Euge Groove – Smooth Jazz’s Huge Sound

how to quote from an essay from a book alprazolam dosis toxica source url essays on a football match dreams in literature essays doing homework early in the morning generic cialis x 5mg k-12 creative writing master thesis topics in english language teaching amoxicillin al ts dosierung how many sentences is an introduction in a essay cialis tiempo de efecto cover letter sample for mla format research paper quotation from essay essay on village vs city life graphic essay template here conceptual framework architecture thesis cialis tadacip essay on summer is the best season of the year ap bio essay sample rubrics and essay mla essay format heading how to write a dissertation critique go here essay for cornell hotel school ambien suicidal thoughts Steven Eugene Grove (born November 27, 1962), better known as Euge Groove, is an American smooth jazz saxophonist with a strong Top-40 background. He has been one of the best-selling contemporary jazz artists of the past decade, scoring eight Top 5 Smooth Jazz radio (including four #1 hits!) and selling over 250,000 units.

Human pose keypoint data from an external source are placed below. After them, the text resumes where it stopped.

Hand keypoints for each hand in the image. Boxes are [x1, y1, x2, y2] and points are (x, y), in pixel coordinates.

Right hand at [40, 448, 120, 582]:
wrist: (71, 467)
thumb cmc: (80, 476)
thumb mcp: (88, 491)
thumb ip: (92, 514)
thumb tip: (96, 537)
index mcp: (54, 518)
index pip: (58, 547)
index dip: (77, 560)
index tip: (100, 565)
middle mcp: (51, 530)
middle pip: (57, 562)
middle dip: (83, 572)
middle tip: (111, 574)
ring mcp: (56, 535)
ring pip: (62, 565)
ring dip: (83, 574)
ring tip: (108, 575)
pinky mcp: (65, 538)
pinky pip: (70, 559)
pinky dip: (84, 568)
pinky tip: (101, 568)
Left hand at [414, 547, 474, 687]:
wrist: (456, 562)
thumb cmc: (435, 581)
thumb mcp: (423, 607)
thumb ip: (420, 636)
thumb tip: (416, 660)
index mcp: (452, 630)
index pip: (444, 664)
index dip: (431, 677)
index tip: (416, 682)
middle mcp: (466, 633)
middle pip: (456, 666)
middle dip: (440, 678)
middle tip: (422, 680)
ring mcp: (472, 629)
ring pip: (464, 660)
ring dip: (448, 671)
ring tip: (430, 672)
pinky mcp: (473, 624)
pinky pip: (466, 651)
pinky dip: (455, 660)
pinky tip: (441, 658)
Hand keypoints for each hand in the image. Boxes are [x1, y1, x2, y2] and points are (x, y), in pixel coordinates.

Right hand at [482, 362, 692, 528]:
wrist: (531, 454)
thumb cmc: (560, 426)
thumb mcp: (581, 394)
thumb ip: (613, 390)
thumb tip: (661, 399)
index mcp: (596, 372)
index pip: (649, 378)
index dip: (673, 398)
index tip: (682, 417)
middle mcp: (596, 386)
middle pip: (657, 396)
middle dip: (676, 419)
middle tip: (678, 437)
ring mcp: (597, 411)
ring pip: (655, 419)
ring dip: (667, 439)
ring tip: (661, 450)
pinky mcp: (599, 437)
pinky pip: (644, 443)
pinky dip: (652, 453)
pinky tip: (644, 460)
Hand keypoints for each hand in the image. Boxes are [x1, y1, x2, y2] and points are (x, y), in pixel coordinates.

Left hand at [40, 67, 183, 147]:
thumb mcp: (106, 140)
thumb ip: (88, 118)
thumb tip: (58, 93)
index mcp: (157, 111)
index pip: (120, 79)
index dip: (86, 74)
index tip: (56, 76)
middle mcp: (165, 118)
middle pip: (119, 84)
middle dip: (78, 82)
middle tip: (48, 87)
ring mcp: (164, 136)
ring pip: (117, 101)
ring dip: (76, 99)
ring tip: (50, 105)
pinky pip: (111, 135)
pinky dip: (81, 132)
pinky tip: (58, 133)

Euge Groove just released his seventh CD, appropriately titled, “S7ven Large,” and it is just as groove heavy and melodic as his past recordings. His style is easily accessible and spiritually uplifting. It becomes impossible not to tap your feet and feel your heart rate increase just a bit when his songs cross the airwaves.

Euge Groove definitely can be characterized as the blue-eyed soul brother in Smooth Jazz world. His soulful and groove drenched sound just didn’t fit his image when I was first introduced to his music. When I saw him for the first on video, I prepared myself to listen to country, and then out of his horn came sounds that I would imagine Grover Washington would play today if he were performing.

In the video below, you’ll hear Euge Groove having fun on stage and giving the audience what they came to hear. In the first video he performs his 2009 hit, “Born 2 Groove.”

The second video is a song titled “Slow Jam,” and shows Groove’s other, more sultry side.

A rather late-bloomer in the smooth jazz genre, Grove did not record his first solo album until 2000. Prior to that, he had replaced Richard Elliot in the Tower of Power when Elliot decided to pursue a solo career, and he also did session work with various pop acts, most noticeably the Miami girl group Exposé. He has a sax solo on their #1 hit “Seasons Change,” and another on their 1993 hit “I’ll Never Get Over You (Getting Over Me).”

Grove adopted the name Euge Groove, which consists of a shortening of his middle name and a very frequent mispronunciation of his last. While initially it was presumed to be coined by fans who saw him perform in Europe, Grove later indicated in an interview on XM Radio during the summer of 2006 that his mother-in-law conceived the idea for his stage name. The name fits and he lives up to it. Keep grooving, Mr. Groove!

About Daniel Odescalchi

I've been a smooth jazz fan since I was first turned onto David Sanborn, Marcus Miller & Bob James in the 80's. And who could forget Dave Grusin. Unfortunately after a while too many people started doing pop covers and it polluted the smooth jazz pool. That's starting to change and this blog is dedicated to educating people on the enjoyment of smooth jazz and the artists that perform it.